-- start Page extract --

Remarks to the Sustainable Energy Fair, 2010

March 12, 2010

Good morning and thank you all for coming to this wonderful annual event. Special welcome to Ingrid Stefanovic, Director, Centre for Environment.

Universities across the province are increasingly being seen as leaders in environmental sustainability. At U of T, we pride ourselves on our accomplishments in three primary areas:

  1. Environment projects, many led by students
  2. The built form of our campuses
  3. Scholarship

Let me say a few words about each.

Projects

Our track record extends back four decades, beginning with Zoologist Donald Chant, the founder of Pollution Probe in 1969.
What started as a small group of University of Toronto faculty and students in 1969, has grown into a national organization with more than 25,000 supporters.

Shortly after its founding, Energy Probe was started as one of its central projects and remains one of the country’s most influential voices on energy policy.

Over the following decades our campus has undertaken countless initiatives, large and small, that have greatly reduced our impact on the environment. Let me highlight just a few:

This year we launched coffee cup recycling and composting on campus, so that if we forget our reusable mugs, we know our paper cups will no longer end up in the landfill.

-- end Page extract --
-- start Given entries --

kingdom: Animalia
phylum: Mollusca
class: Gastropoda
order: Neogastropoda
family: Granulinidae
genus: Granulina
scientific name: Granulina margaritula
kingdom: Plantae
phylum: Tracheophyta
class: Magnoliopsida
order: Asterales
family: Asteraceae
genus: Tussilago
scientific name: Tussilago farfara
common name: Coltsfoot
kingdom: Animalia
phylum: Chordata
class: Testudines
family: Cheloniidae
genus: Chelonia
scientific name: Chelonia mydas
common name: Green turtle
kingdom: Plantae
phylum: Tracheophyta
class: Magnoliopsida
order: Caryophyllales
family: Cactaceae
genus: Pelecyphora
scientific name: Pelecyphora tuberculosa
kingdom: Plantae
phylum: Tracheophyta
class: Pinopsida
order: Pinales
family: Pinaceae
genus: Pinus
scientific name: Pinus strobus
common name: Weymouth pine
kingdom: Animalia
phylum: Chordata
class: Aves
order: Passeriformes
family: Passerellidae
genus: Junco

-- end Given entries --

* Description of the task *
Pick up the speech to the Sustainable Energy Fair right after its last sentence and carry it on.

* Exercise output *
A newly-launched paper conservation program at Gerstein Library saved 16,000 sheets in the first month alone, largely through the simple action of setting machines to print and copy on both sides by default.
Over the past nearly 20 years, we have replaced or retrofitted well over 100,000 light fixtures with energy efficient bulbs.

Since 2005, we have been using environmentally sustainable cleaning products and practices to maintain our 11 million square feet of building space.

We were the first university in North America with a hybrid vehicle on its campus police force.

Last month, the Faculty of Phys Ed unveiled its rooftop water solar-heating project at the Athletic Centre.

And the UofT Campus Agriculture project, a student group, is gearing up for an even bigger season of rooftop gardening and campus agriculture.

This project in particular, highlights the role our St. George campus plays as an integral part of the green space of Toronto.

Built Form

As our campuses expand, our commitment to environmental sustainability is more important than ever. Faced with demands for new space, we are carefully focused on creating the greenest buildings we can, and our efforts are paying off.

The office of Real Estate Operations and Facilities and Services, has been awarded U of T’s FIRST gold certification under the renowned Leadership in Energy and Environmental Design – or LEED – Green Building Rating System.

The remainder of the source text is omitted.